§ **Instruction**: Please rewrite every line of the material below with "locality" swapped for "site", keeping everything else unchanged and omitting the pictures.

[Source records]
■ ■ ■ ■

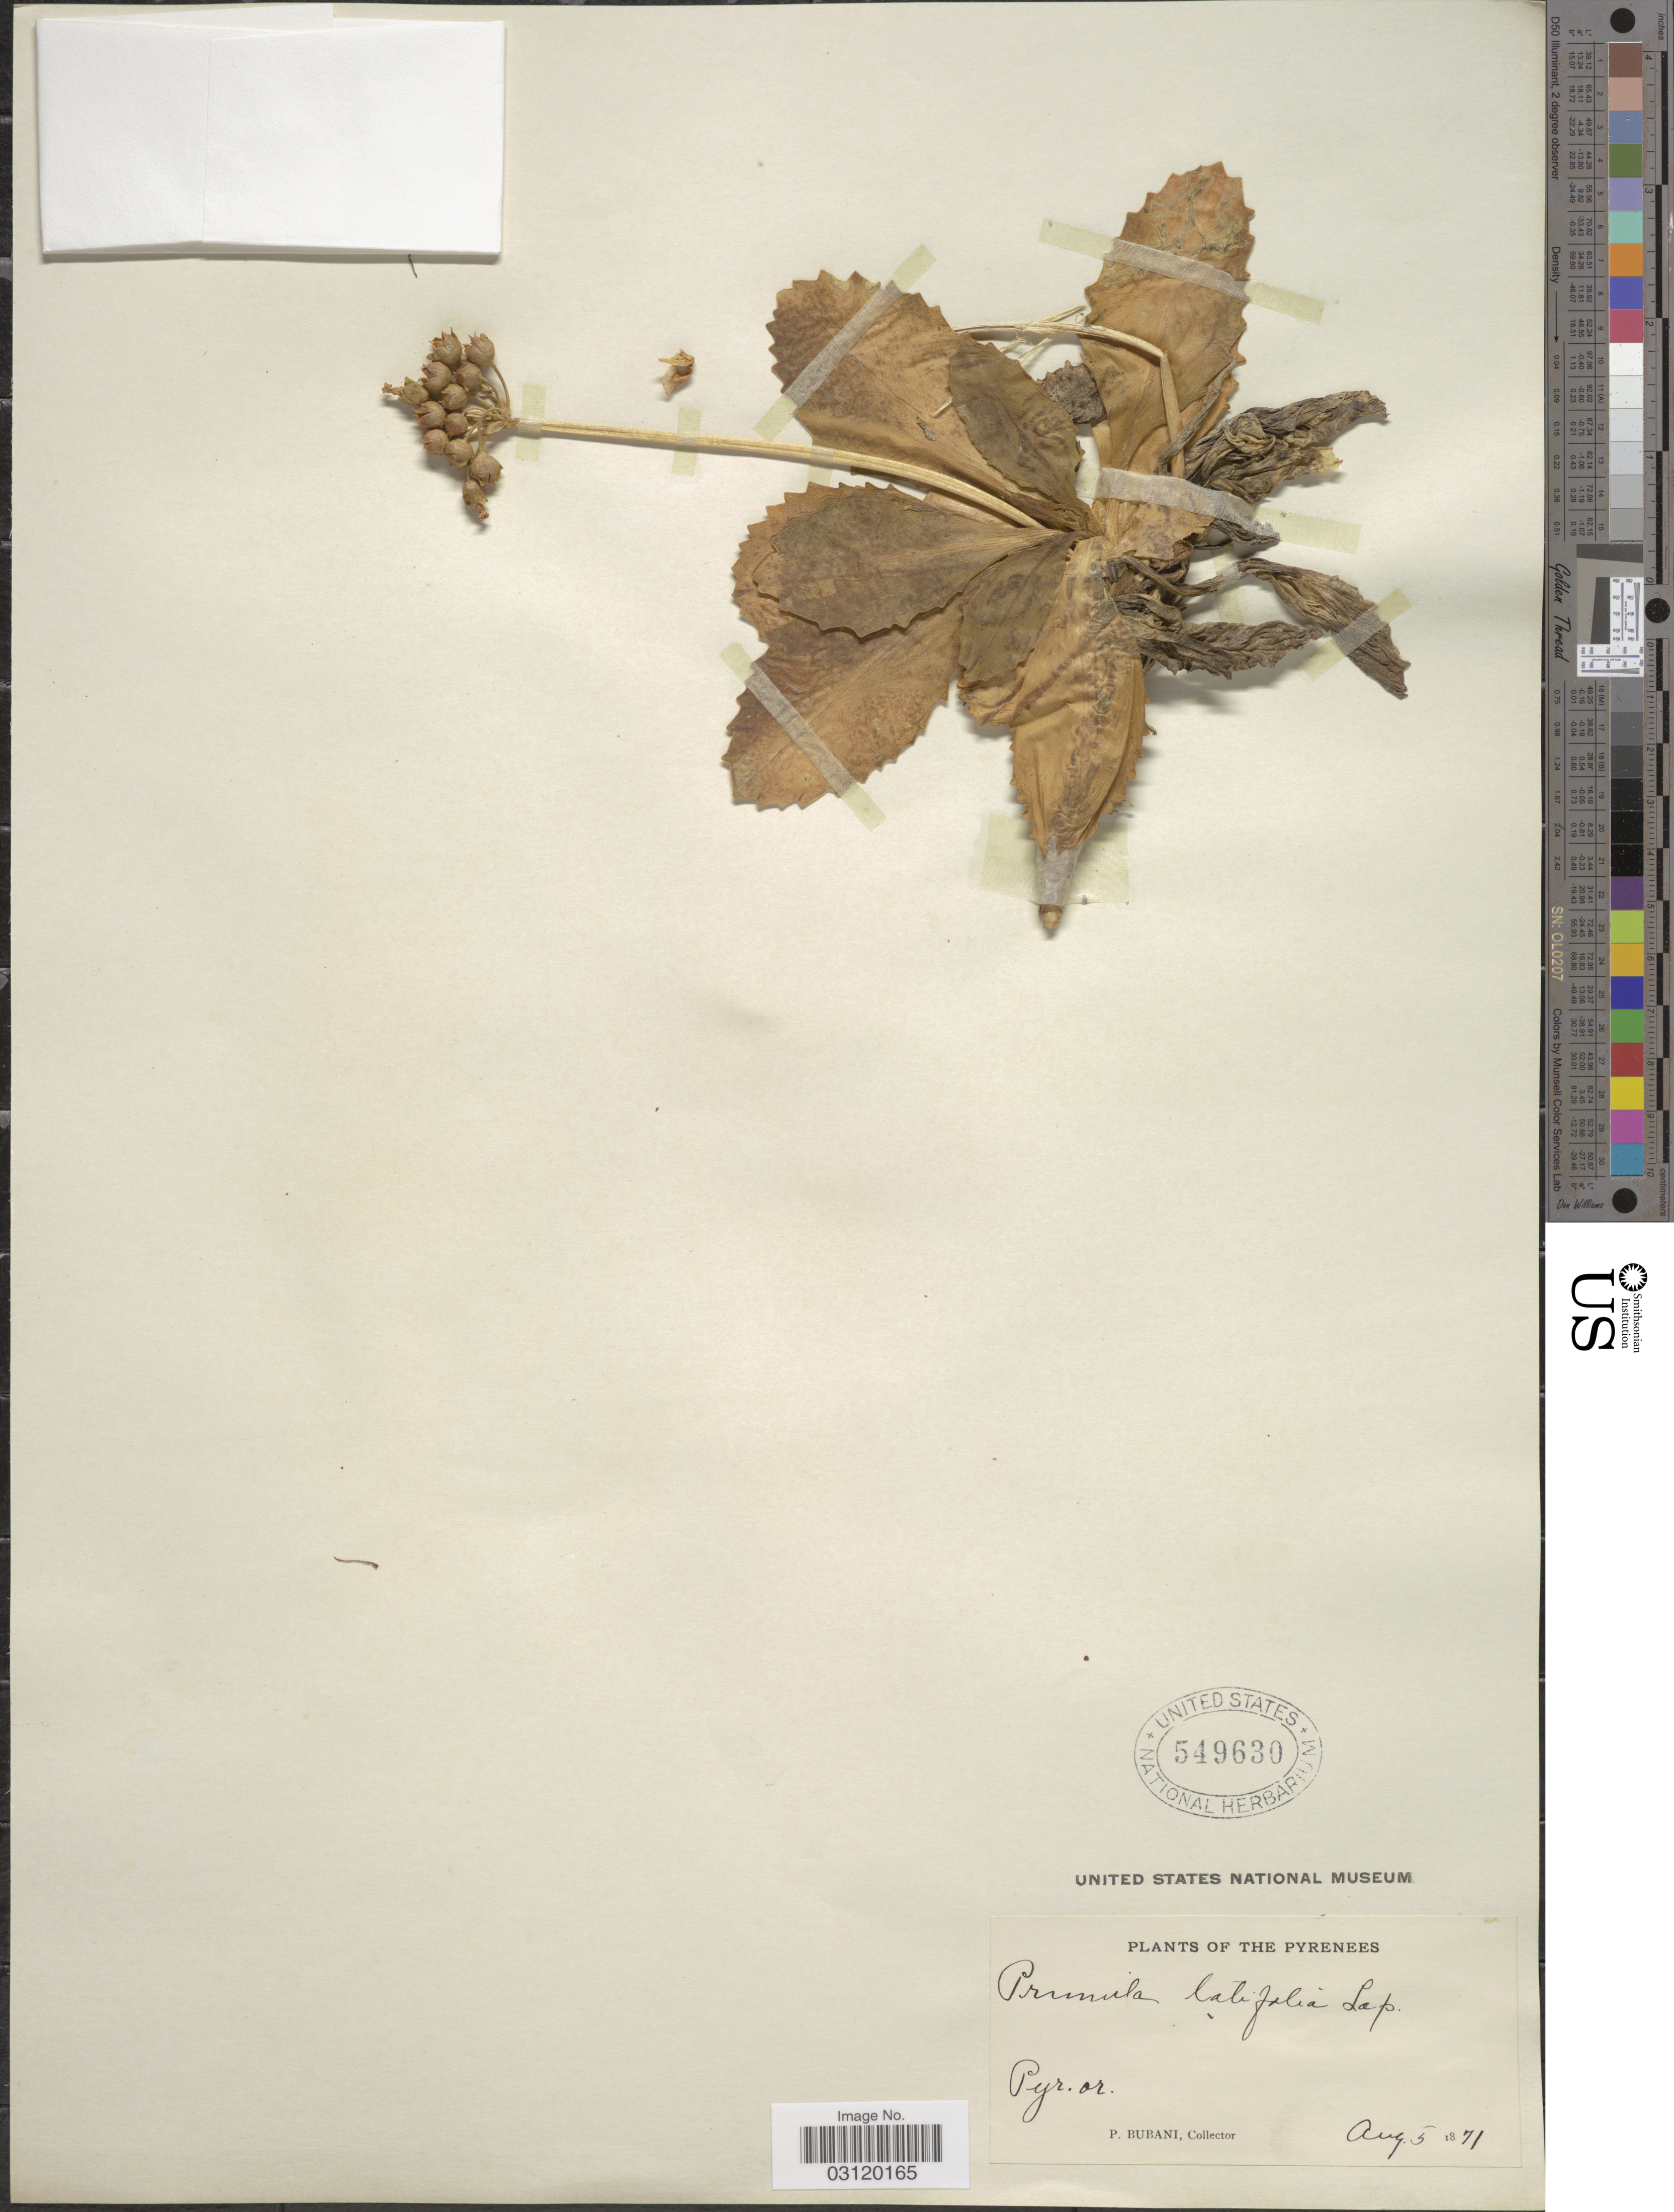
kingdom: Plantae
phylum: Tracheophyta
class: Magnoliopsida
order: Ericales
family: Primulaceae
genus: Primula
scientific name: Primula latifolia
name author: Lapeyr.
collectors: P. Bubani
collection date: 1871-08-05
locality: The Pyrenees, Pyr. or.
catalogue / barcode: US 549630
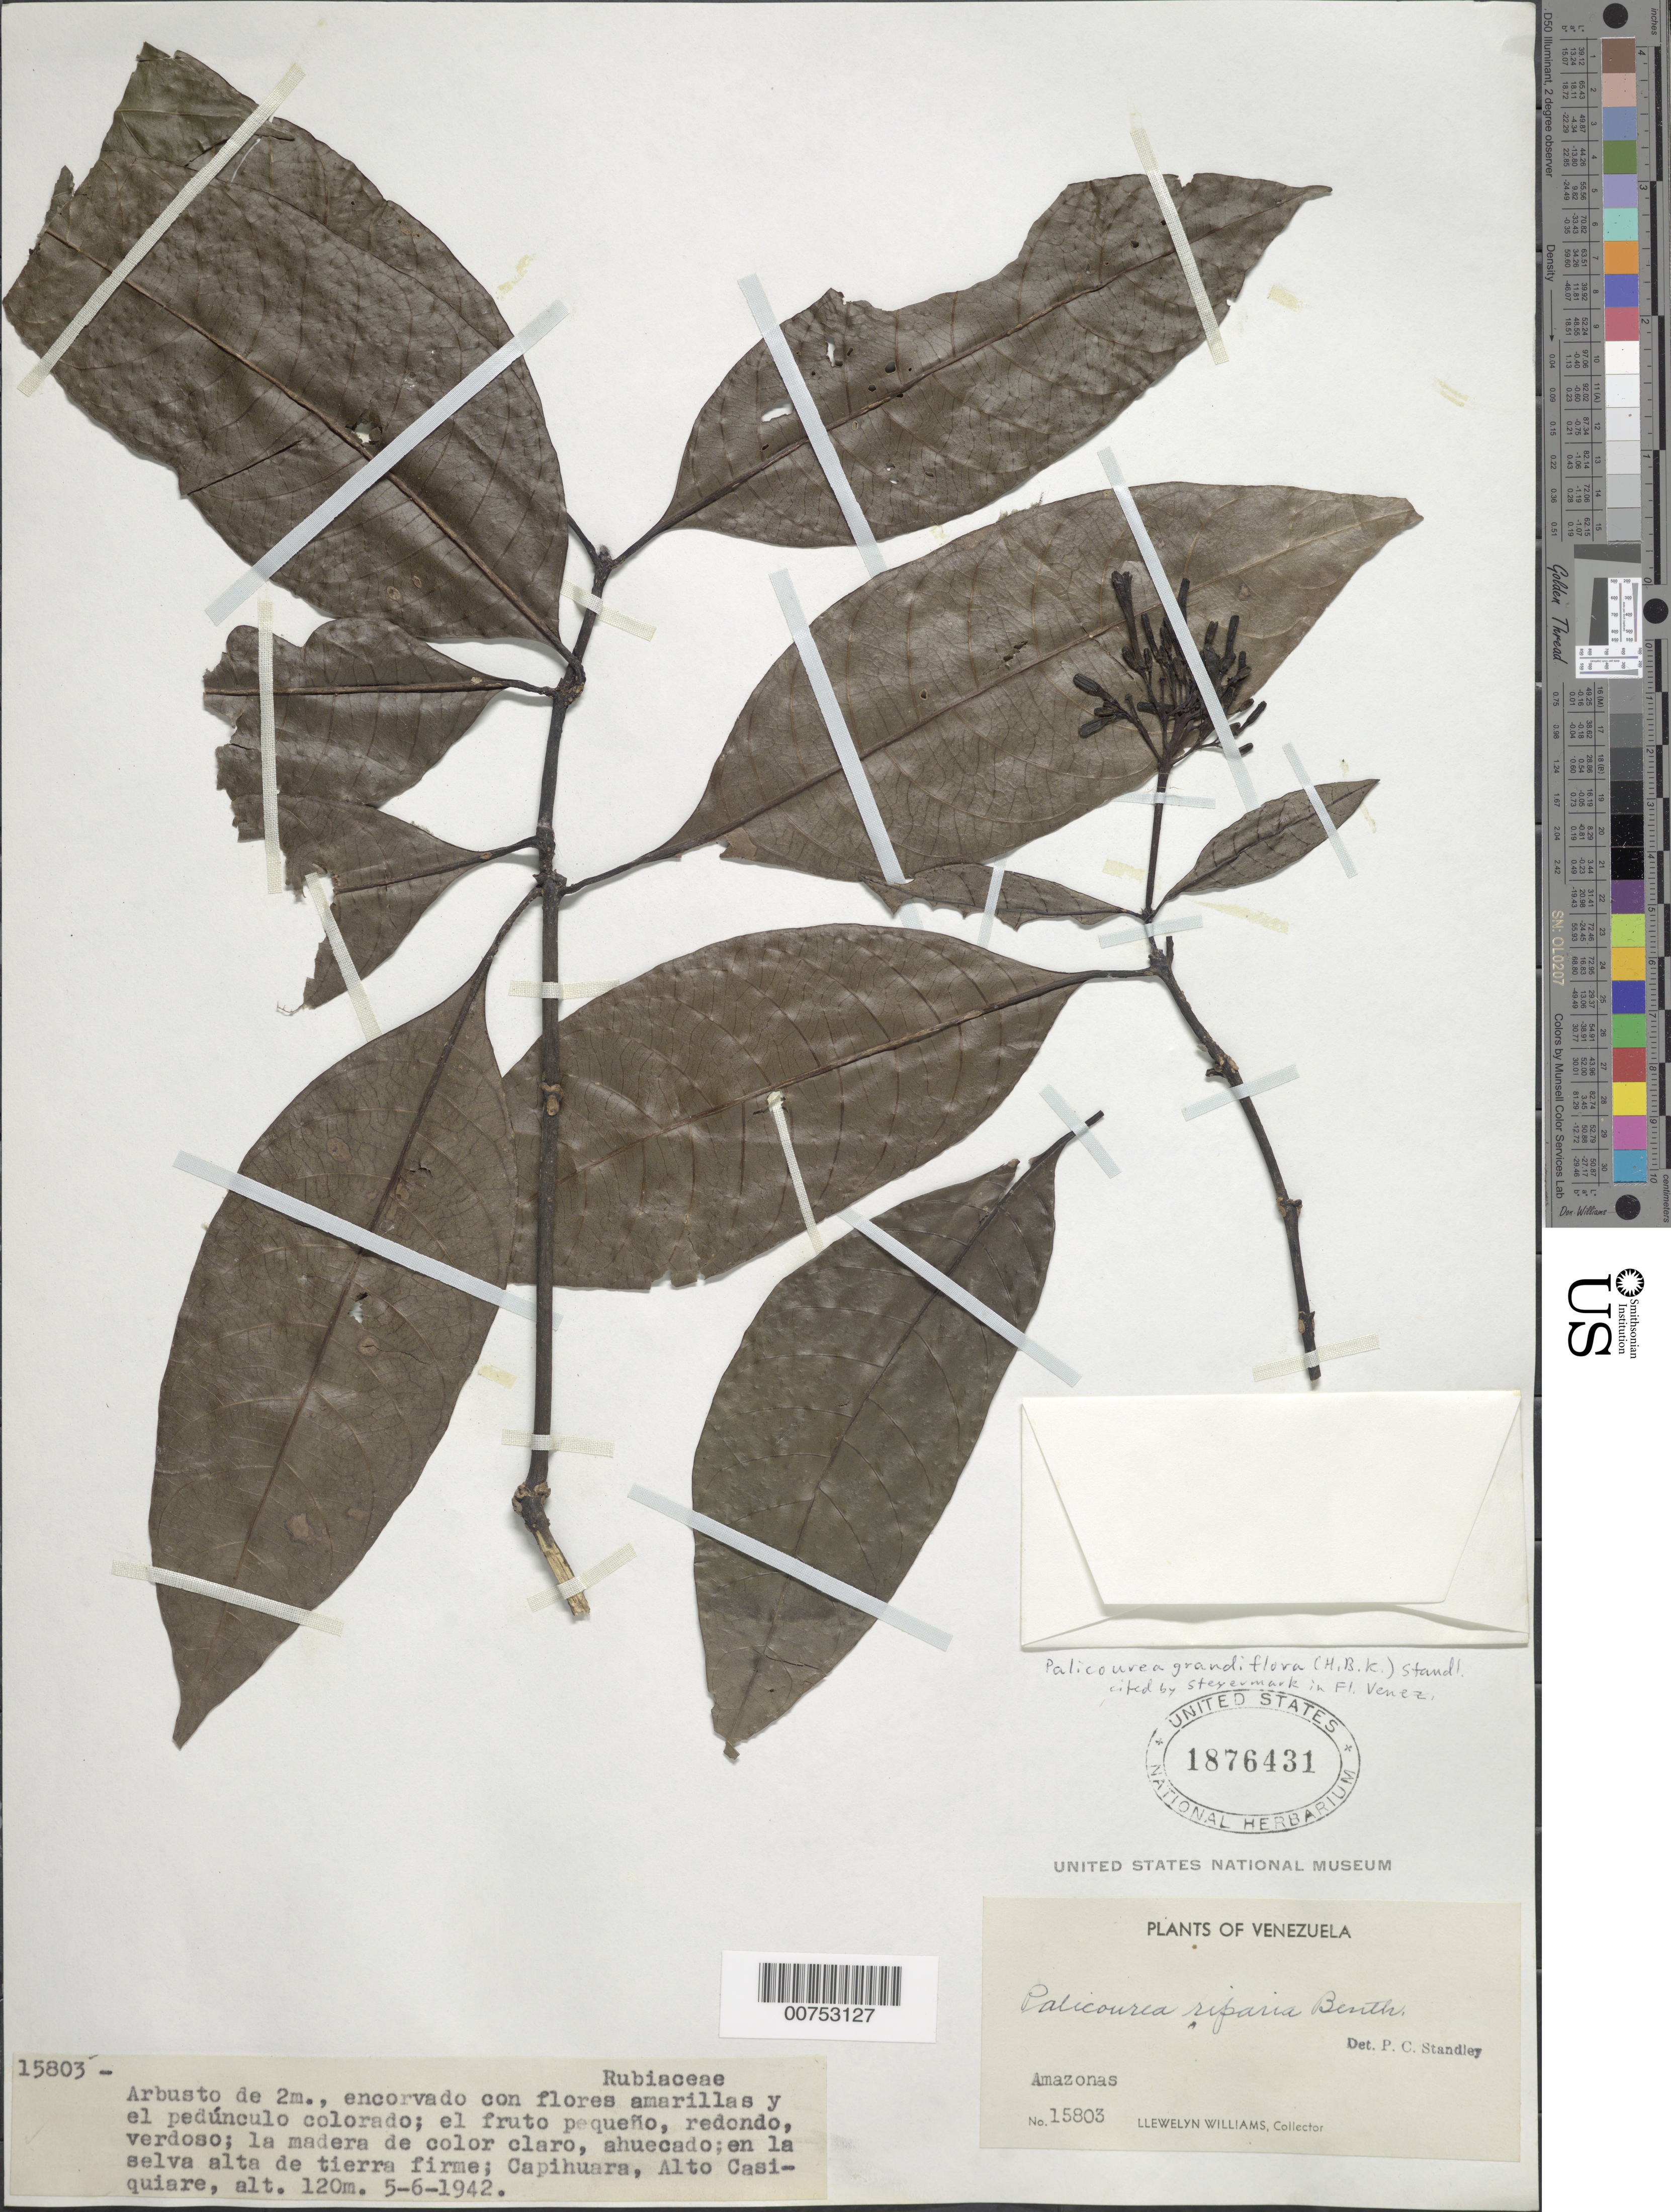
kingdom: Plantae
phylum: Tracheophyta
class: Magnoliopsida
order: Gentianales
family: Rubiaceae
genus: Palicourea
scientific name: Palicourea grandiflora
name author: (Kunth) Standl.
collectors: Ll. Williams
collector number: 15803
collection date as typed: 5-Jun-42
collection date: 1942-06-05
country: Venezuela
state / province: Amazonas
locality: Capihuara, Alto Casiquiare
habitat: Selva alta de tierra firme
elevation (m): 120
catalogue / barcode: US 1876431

■ ■ ■ ■

§ **Task answer**:
kingdom: Plantae
phylum: Tracheophyta
class: Magnoliopsida
order: Ericales
family: Primulaceae
genus: Primula
scientific name: Primula latifolia
name author: Lapeyr.
collectors: P. Bubani
collection date: 1871-08-05
site: The Pyrenees, Pyr. or.
catalogue / barcode: US 549630
kingdom: Plantae
phylum: Tracheophyta
class: Magnoliopsida
order: Gentianales
family: Rubiaceae
genus: Palicourea
scientific name: Palicourea grandiflora
name author: (Kunth) Standl.
collectors: Ll. Williams
collector number: 15803
collection date as typed: 5-Jun-42
collection date: 1942-06-05
country: Venezuela
state / province: Amazonas
site: Capihuara, Alto Casiquiare
habitat: Selva alta de tierra firme
elevation (m): 120
catalogue / barcode: US 1876431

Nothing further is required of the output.